Mondo s'était assis contre le mur, devant le vieil homme. Il avait attendu longtemps, jusqu'à ce que l'homme ait fini de ratisser son morceau de plage. Quand l'homme était venu s'asseoir près du mur, il avait regardé Mondo.
Ses yeux étaient très clairs, d'un gris pâle qui faisait comme deux trous sur la peau brune de son visage.
Il ressemblait un peu à un Indien. Il regardait Mondo comme s'il avait compris son interrogation. Il dit seulement : « Salut ! »
« Je voudrais que vous m'appreniez à lire et à écrire, s'il vous plaît », dit Mondo.
Le vieil homme restait immobile, mais il n'avait pas l'air étonné. « Tu ne vas pas à l'école ? »
« Non monsieur », dit Mondo.
Le vieil homme s'asseyait sur la plage, le dos contre le mur, le visage tourné vers le soleil.
Il regardait devant lui, et son expression était très calme et douce, malgré son nez busqué et les rides qui coupaient ses joues.
Quand il regardait Mondo, c'était comme s'il voyait à travers lui, parce que ses iris étaient si clairs.
Puis il y avait une lueur d'amusement dans son regard, et il dit : « Je veux bien t'apprendre à lire et à écrire, si c'est ça que tu veux. »
Sa voix était comme ses yeux, très calme et lointaine, comme s'il avait peur de faire trop de bruit en parlant.
« Tu ne sais vraiment rien du tout ? »
« Non monsieur », dit Mondo.
L'homme avait pris dans son sac de plage un vieux canif à manche rouge et il avait commencé à graver les signes des lettres sur des galets bien plats.
En même temps, il parlait à Mondo de tout ce qu'il y a dans les lettres, de tout ce qu'on peut y voir quand on les regarde et quand on les écoute.
Il parlait de A qui est comme une grande mouche avec ses ailes repliées en arrière ;
de B qui est drôle, avec ses deux ventres,
de C et D qui sont comme la lune, en croissant et à moitié pleine,
et O qui est la lune tout entière dans le ciel noir.
Le H est haut, c'est une échelle pour monter aux arbres et sur le toit des maisons ;
E et F, qui ressemblent à un râteau et à une pelle,
et G, un gros homme assis dans un fauteuil ;
I danse sur la pointe de ses pieds, avec sa petite tête qui se détache à chaque bond,
pendant que J se balance; mais K est cassé comme un vieillard,
R marche à grandes enjambées comme un soldat,
et Y est debout, les bras en l'air et crie : au secours !

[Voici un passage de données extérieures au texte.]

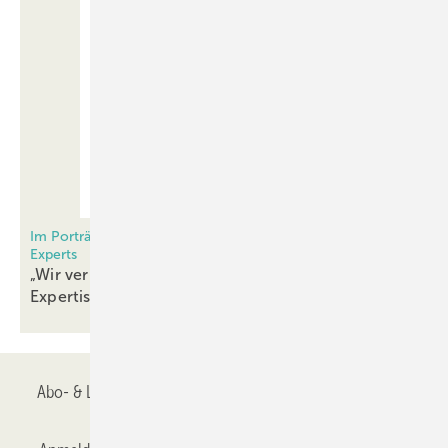
Im Porträt: Alexander Dupp International Independent
Experts
„Wir verbinden Praxisnähe mit höchster
Expertise“
Abo- & Leserservice
AGB
Alle Inhalte chronologisch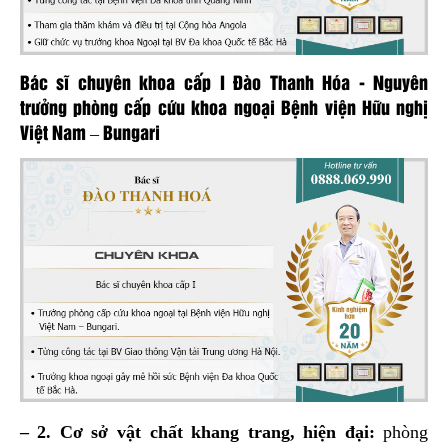
Bác sĩ chuyên khoa cấp I Đào Thanh Hóa - Nguyên
trưởng phòng cấp cứu khoa ngoại Bệnh viện Hữu nghị
Việt Nam – Bungari
– 2. Cơ sở vật chất khang trang, hiện đại:
phòng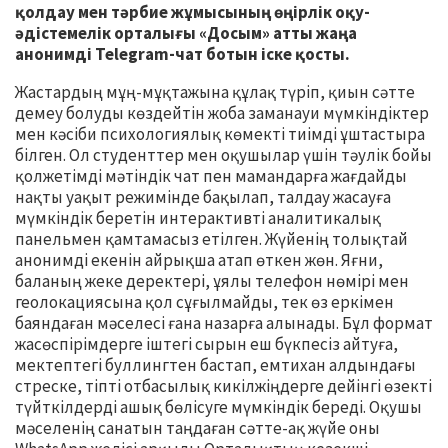
қолдау мен тәрбие жұмысының өңірлік оқу-
әдістемелік орталығы «Досым» атты жаңа
анонимді Telegram-чат ботын іске қосты.
Жастардың мұң-мұқтажына құлақ түріп, қиын сәтте
демеу болуды көздейтін жоба заманауи мүмкіндіктер
мен кәсіби психологиялық көмекті тиімді ұштастыра
білген. Ол студенттер мен оқушылар үшін тәулік бойы
қолжетімді мәтіндік чат пен мамандарға жағдайды
нақты уақыт режимінде бақылап, талдау жасауға
мүмкіндік беретін интерактивті аналитикалық
панельмен қамтамасыз етілген. Жүйенің толықтай
анонимді екенін айрықша атап өткен жөн. Яғни,
баланың жеке деректері, ұялы телефон нөмірі мен
геолокациясына қол сұғылмайды, тек өз еркімен
баяндаған мәселесі ғана назарға алынады. Бұл формат
жасөспірімдерге іштегі сырын еш бүкпесіз айтуға,
мектептегі буллингтен бастап, емтихан алдындағы
стреске, тіпті отбасылық кикілжіңдерге дейінгі өзекті
түйткілдерді ашық бөлісуге мүмкіндік береді. Оқушы
мәселенің санатын таңдаған сәтте-ақ жүйе оны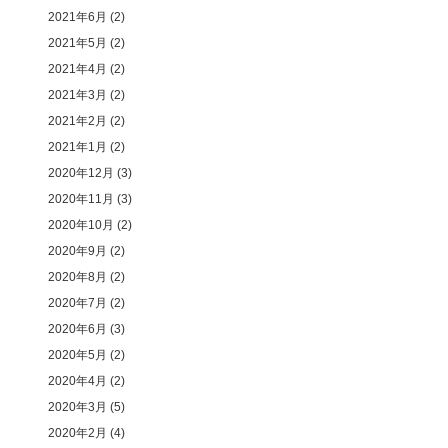
2021年6月
(2)
2021年5月
(2)
2021年4月
(2)
2021年3月
(2)
2021年2月
(2)
2021年1月
(2)
2020年12月
(3)
2020年11月
(3)
2020年10月
(2)
2020年9月
(2)
2020年8月
(2)
2020年7月
(2)
2020年6月
(3)
2020年5月
(2)
2020年4月
(2)
2020年3月
(5)
2020年2月
(4)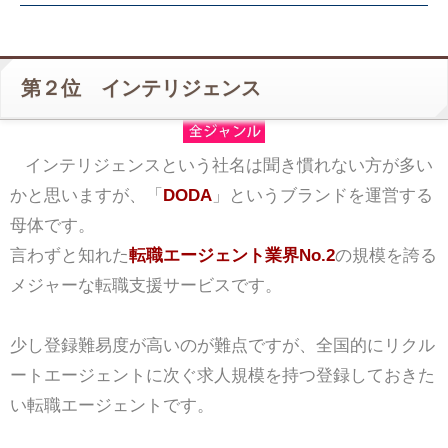
第２位 インテリジェンス
インテリジェンスという社名は聞き慣れない方が多い
かと思いますが、「
DODA
」というブランドを運営する
母体です。
言わずと知れた
転職エージェント業界No.2
の規模を誇る
メジャーな転職支援サービスです。
少し登録難易度が高いのが難点ですが、全国的にリクル
ートエージェントに次ぐ求人規模を持つ登録しておきた
い転職エージェントです。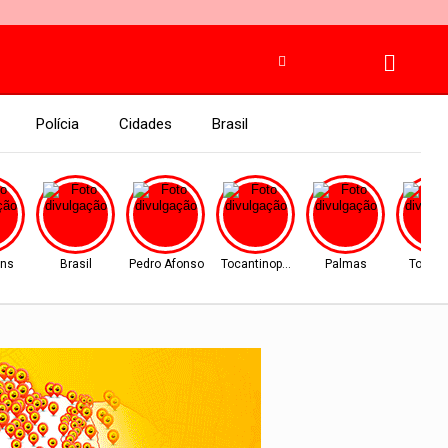
Polícia
Cidades
Brasil
ins
Brasil
Pedro Afonso
Tocantinopolis
Palmas
Tocant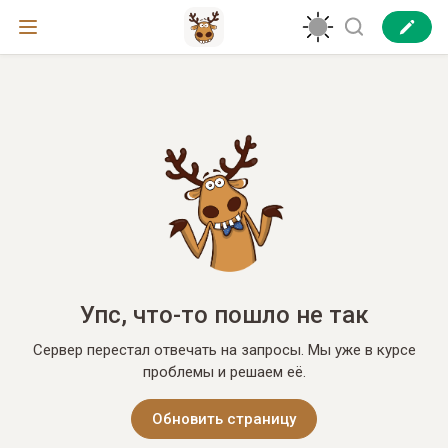
Упс, что-то пошло не так
Сервер перестал отвечать на запросы. Мы уже в курсе
проблемы и решаем её.
Обновить страницу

L est un arbre au bord de la rivière, M est une montagne ; N est pour les noms, et les gens saluent de la main,
P dort sur une patte et Q est assis sur sa queue ; S, c'est toujours un serpent, Z toujours un éclair; T est beau, c'est comme le mât d'un bateau, U est comme un vase. V, W, ce sont des oiseaux, des vols d'oiseaux ; X est une croix pour se souvenir.